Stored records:
◇ ◇ ◇ ◇ ◇ ◇ ◇

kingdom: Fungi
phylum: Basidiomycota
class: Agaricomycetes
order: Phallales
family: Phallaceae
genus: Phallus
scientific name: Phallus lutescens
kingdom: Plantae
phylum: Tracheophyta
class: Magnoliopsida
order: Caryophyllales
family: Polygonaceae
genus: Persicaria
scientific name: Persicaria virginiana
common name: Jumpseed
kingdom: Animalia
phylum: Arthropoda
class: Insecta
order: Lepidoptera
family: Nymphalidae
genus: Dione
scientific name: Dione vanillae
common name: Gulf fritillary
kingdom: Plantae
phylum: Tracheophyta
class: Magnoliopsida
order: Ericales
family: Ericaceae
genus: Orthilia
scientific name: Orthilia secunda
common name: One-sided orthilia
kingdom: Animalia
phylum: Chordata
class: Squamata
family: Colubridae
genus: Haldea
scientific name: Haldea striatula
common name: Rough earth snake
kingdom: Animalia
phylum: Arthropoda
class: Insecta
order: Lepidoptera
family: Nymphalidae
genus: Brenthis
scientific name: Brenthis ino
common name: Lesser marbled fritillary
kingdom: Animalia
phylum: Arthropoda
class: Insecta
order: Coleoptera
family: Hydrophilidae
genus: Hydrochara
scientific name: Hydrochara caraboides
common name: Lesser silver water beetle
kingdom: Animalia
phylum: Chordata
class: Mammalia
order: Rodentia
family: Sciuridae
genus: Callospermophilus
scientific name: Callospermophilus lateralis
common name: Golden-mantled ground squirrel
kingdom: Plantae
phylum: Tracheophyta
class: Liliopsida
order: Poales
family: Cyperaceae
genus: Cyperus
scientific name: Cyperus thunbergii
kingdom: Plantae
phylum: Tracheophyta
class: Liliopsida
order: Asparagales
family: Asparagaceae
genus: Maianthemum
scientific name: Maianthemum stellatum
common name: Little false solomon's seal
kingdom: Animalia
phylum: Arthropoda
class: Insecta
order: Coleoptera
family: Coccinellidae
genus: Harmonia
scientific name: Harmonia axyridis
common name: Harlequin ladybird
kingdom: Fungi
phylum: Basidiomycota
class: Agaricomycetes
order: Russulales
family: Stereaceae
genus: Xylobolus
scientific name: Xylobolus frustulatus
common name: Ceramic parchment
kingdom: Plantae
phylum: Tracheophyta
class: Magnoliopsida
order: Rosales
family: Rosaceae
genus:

◇ ◇ ◇ ◇ ◇ ◇ ◇

Copy the lines in the records above without any changes, from the line with "family: Colubridae" up to and including the line with "order: Russulales".

family: Colubridae
genus: Haldea
scientific name: Haldea striatula
common name: Rough earth snake
kingdom: Animalia
phylum: Arthropoda
class: Insecta
order: Lepidoptera
family: Nymphalidae
genus: Brenthis
scientific name: Brenthis ino
common name: Lesser marbled fritillary
kingdom: Animalia
phylum: Arthropoda
class: Insecta
order: Coleoptera
family: Hydrophilidae
genus: Hydrochara
scientific name: Hydrochara caraboides
common name: Lesser silver water beetle
kingdom: Animalia
phylum: Chordata
class: Mammalia
order: Rodentia
family: Sciuridae
genus: Callospermophilus
scientific name: Callospermophilus lateralis
common name: Golden-mantled ground squirrel
kingdom: Plantae
phylum: Tracheophyta
class: Liliopsida
order: Poales
family: Cyperaceae
genus: Cyperus
scientific name: Cyperus thunbergii
kingdom: Plantae
phylum: Tracheophyta
class: Liliopsida
order: Asparagales
family: Asparagaceae
genus: Maianthemum
scientific name: Maianthemum stellatum
common name: Little false solomon's seal
kingdom: Animalia
phylum: Arthropoda
class: Insecta
order: Coleoptera
family: Coccinellidae
genus: Harmonia
scientific name: Harmonia axyridis
common name: Harlequin ladybird
kingdom: Fungi
phylum: Basidiomycota
class: Agaricomycetes
order: Russulales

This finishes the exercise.